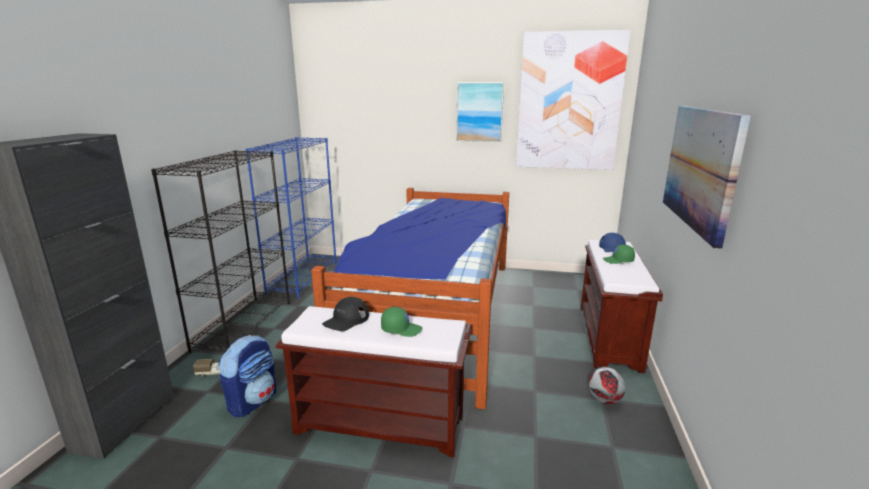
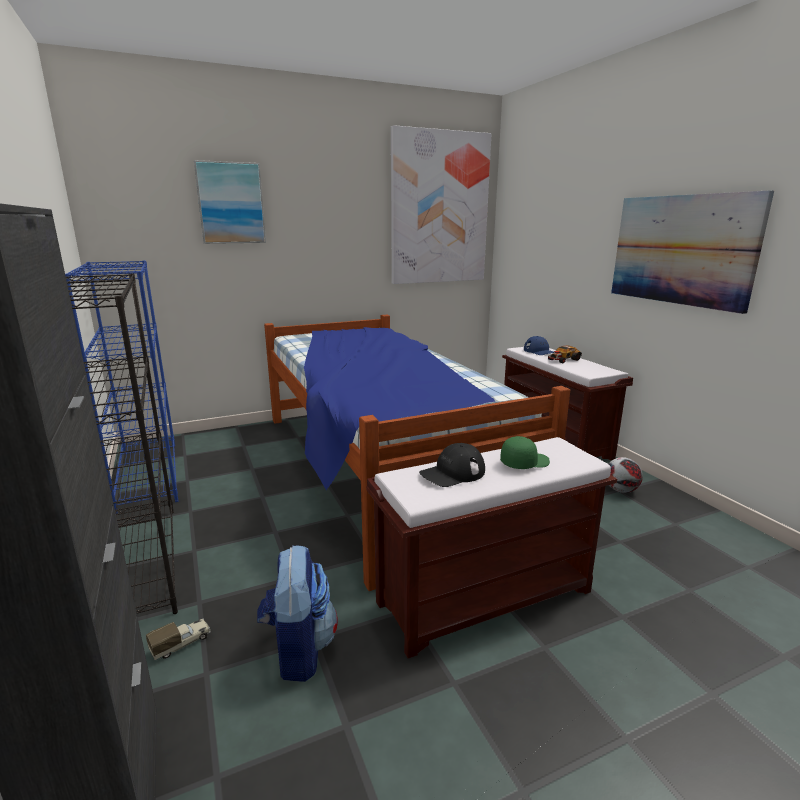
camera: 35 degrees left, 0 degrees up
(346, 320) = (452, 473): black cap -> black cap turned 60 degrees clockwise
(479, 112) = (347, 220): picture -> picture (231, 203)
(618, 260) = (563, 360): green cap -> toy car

--

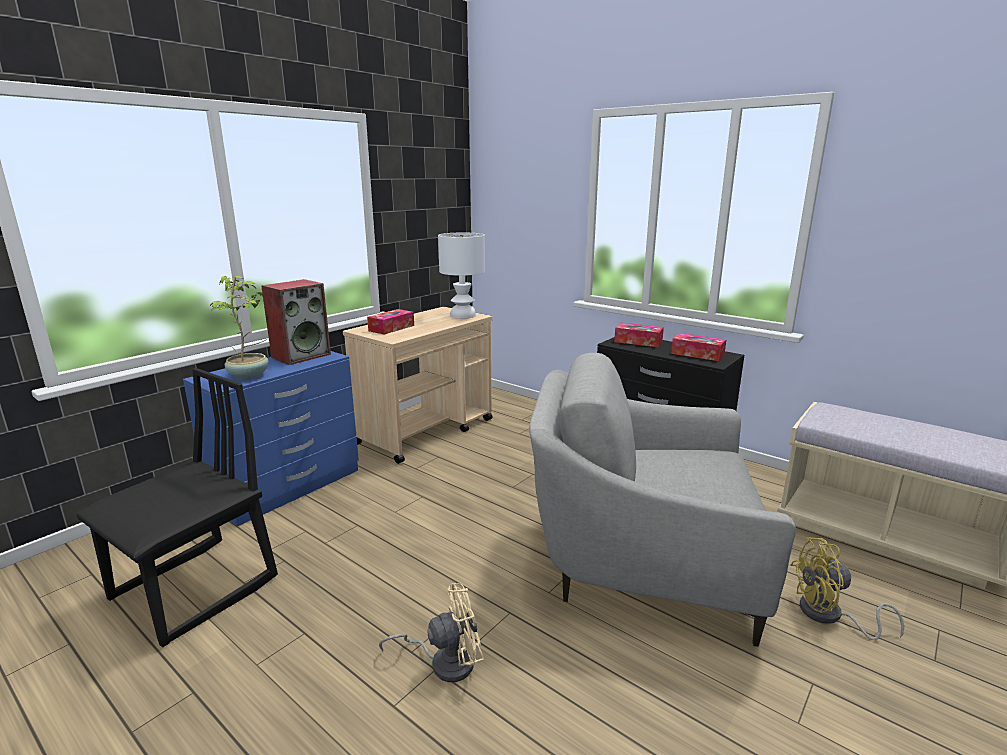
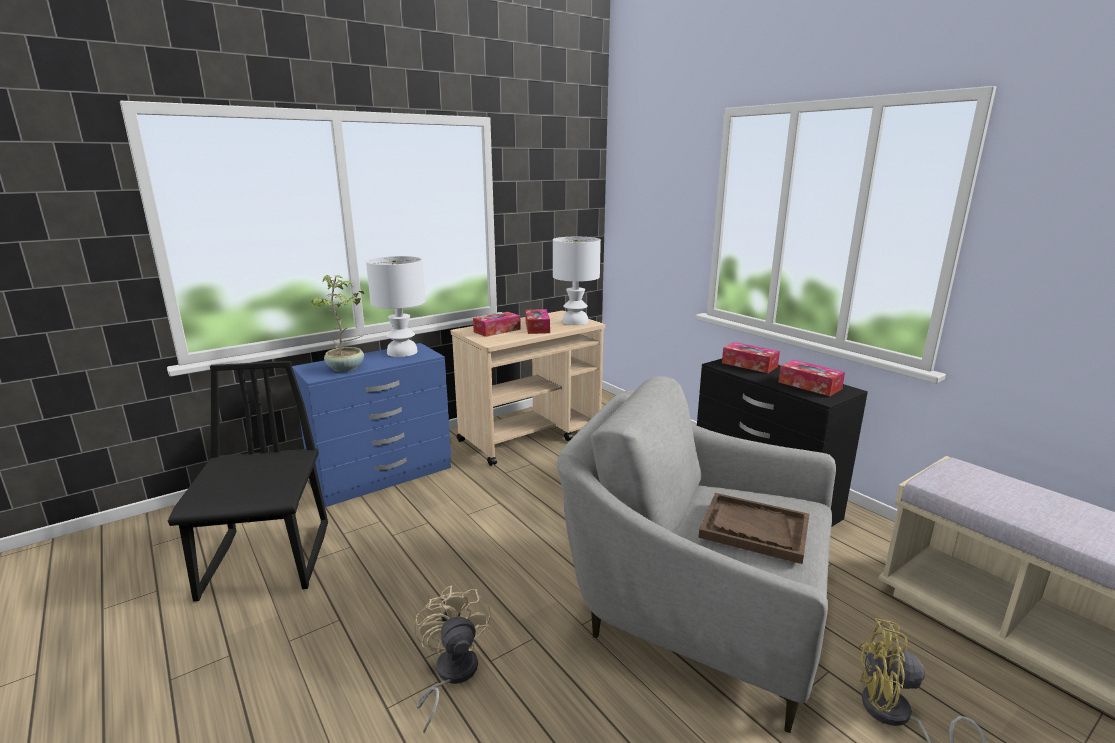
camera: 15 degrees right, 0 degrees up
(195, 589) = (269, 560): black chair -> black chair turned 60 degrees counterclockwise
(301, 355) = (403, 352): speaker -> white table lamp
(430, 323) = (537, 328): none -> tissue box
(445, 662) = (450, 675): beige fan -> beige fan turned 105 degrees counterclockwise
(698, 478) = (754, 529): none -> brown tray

What you have to do: Could you return exactly the stretch of the data above that starts at the line with "camera: 35 degrees left, 0 degrees up" and ends at the line with "(618, 260) = (563, 360): green cap -> toy car", both lines included?

Written answer:
camera: 35 degrees left, 0 degrees up
(346, 320) = (452, 473): black cap -> black cap turned 60 degrees clockwise
(479, 112) = (347, 220): picture -> picture (231, 203)
(618, 260) = (563, 360): green cap -> toy car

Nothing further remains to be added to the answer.